Let’s take a 5kW system that would power an mid sized air conditioned house as an example.
On Grid Cost:
5kW of panels $7,000
5kW inverter $3,000
Racking and Cabling: $1000
Less Solar Rebate (STCs): -$,3500
Out of pocket cost to you approx: $9,500 (Jan 2013 prices)
Off Grid Cost:
5kW of panels: $7,000
5kW Off Grid Capable Inverter: $5,000
4 x 1350 Ampere hour 12V batteries: $18,000 (approx 50kWh of storage)
Racking and Cabling (you’ve gotta wire up and mount all those batteries remember!): $3,000
Installation and commissioning: $4,000
Integrated Diesel Generator (unless you don’t mind running out of electricity occasionally): $5,000
Less Solar Rebate (STCs): -$,3,500
Total Cost of Off Grid Solar System: $38,500 ($29,000 more than the grid connect solar system)
So if my mate is going to go completely
off his head off the grid, he is going to save 50c per day, or $180 per year.
But he is going to be paying $29,000 more for the privilege.
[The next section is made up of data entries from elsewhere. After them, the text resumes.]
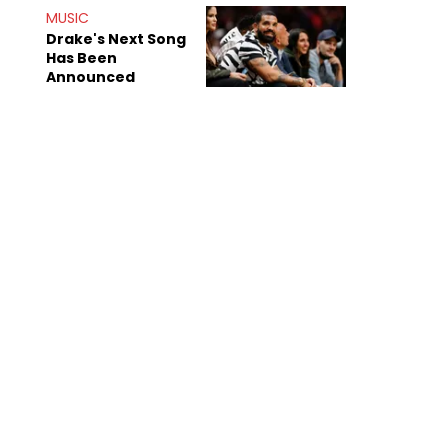
Shiest"
MUSIC
Drake's Next Song
Has Been
Announced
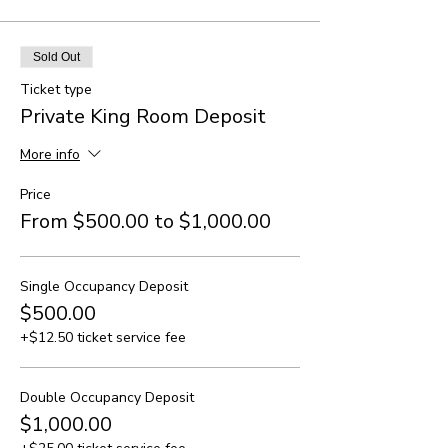
Sold Out
Ticket type
Private King Room Deposit
More info
Price
From $500.00 to $1,000.00
Single Occupancy Deposit
$500.00
+$12.50 ticket service fee
Double Occupancy Deposit
$1,000.00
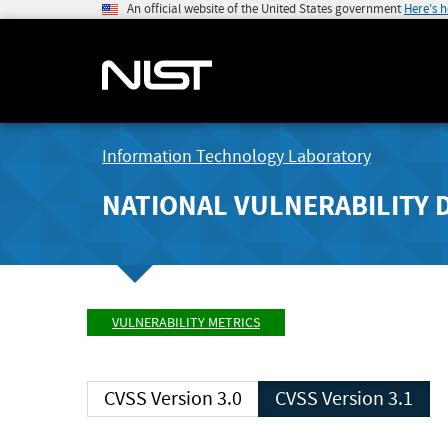
An official website of the United States government
Here's 
Information Technology Laboratory
NATIONAL VULNERABILITY 
VULNERABILITY METRICS
CVSS Version 3.0
CVSS Version 3.1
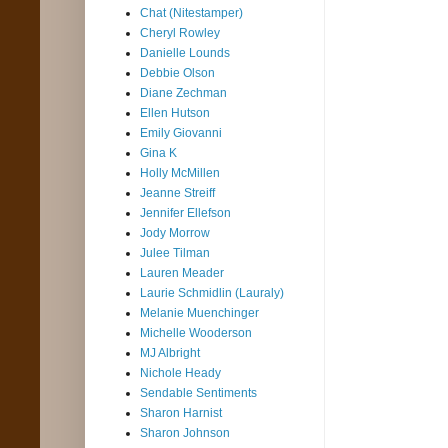
Chat (Nitestamper)
Cheryl Rowley
Danielle Lounds
Debbie Olson
Diane Zechman
Ellen Hutson
Emily Giovanni
Gina K
Holly McMillen
Jeanne Streiff
Jennifer Ellefson
Jody Morrow
Julee Tilman
Lauren Meader
Laurie Schmidlin (Lauraly)
Melanie Muenchinger
Michelle Wooderson
MJ Albright
Nichole Heady
Sendable Sentiments
Sharon Harnist
Sharon Johnson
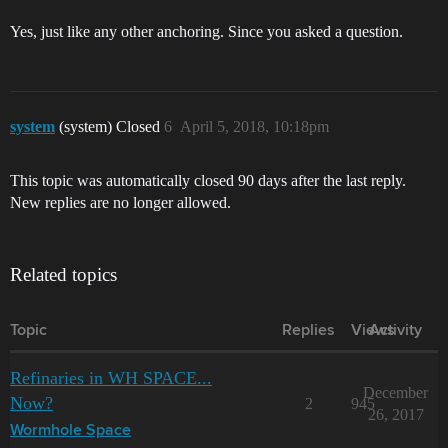
Yes, just like any other anchoring. Since you asked a question.
system
(system) Closed
6
April 5, 2018, 10:18pm
This topic was automatically closed 90 days after the last reply.
New replies are no longer allowed.
Related topics
Topic
Replies
Views
Activity
Refinaries in WH SPACE...
December
Now?
2
945
26, 2017
Wormhole Space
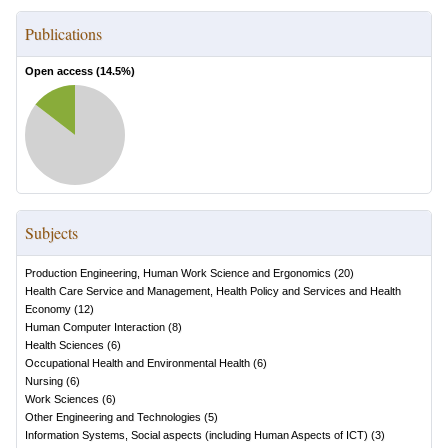
Publications
Open access (
14.5
%)
Subjects
Production Engineering, Human Work Science and Ergonomics
(
20
)
Health Care Service and Management, Health Policy and Services and Health
Economy
(
12
)
Human Computer Interaction
(
8
)
Health Sciences
(
6
)
Occupational Health and Environmental Health
(
6
)
Nursing
(
6
)
Work Sciences
(
6
)
Other Engineering and Technologies
(
5
)
Information Systems, Social aspects (including Human Aspects of ICT)
(
3
)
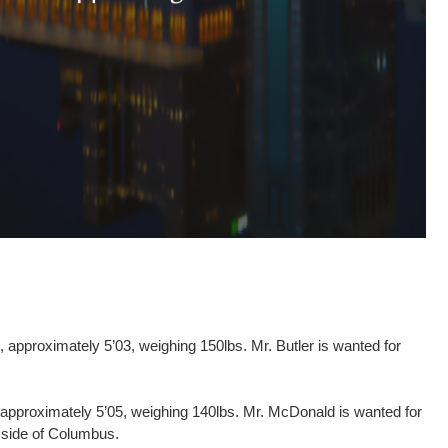
 approximately 5’03, weighing 150lbs. Mr. Butler is wanted for
 approximately 5’05, weighing 140lbs. Mr. McDonald is wanted for
 side of Columbus.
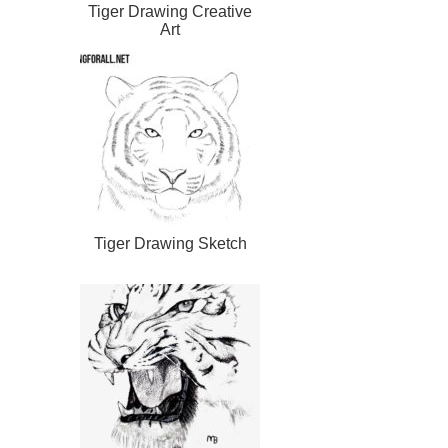
Tiger Drawing Creative
Art
Tiger Drawing Sketch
That makes the payback for going off grid…. wait for it… 160 years!
My advice to my buddy: Get a grid connect solar system.
Please Note: These costs are for going completely off the grid for a typical Aussie home in the city. You can pay a lot less if you have a very energy efficient home and – but let’s be honest – most people don’t!
There is also a compromise solution and that is to connect your solar system to the grid, but still have a battery backup. This type of solar system configuration is a lot less expensive than the system described above, because you don’t need the generator or such a fancy inverter, or nearly as many batteries. This kind of hybrid arrangement is also sometimes called “grid-tie with power backup”, “grid failover” or “grid fallback”. I’ll run through the design and costings for these kinds of systems in a future blog post.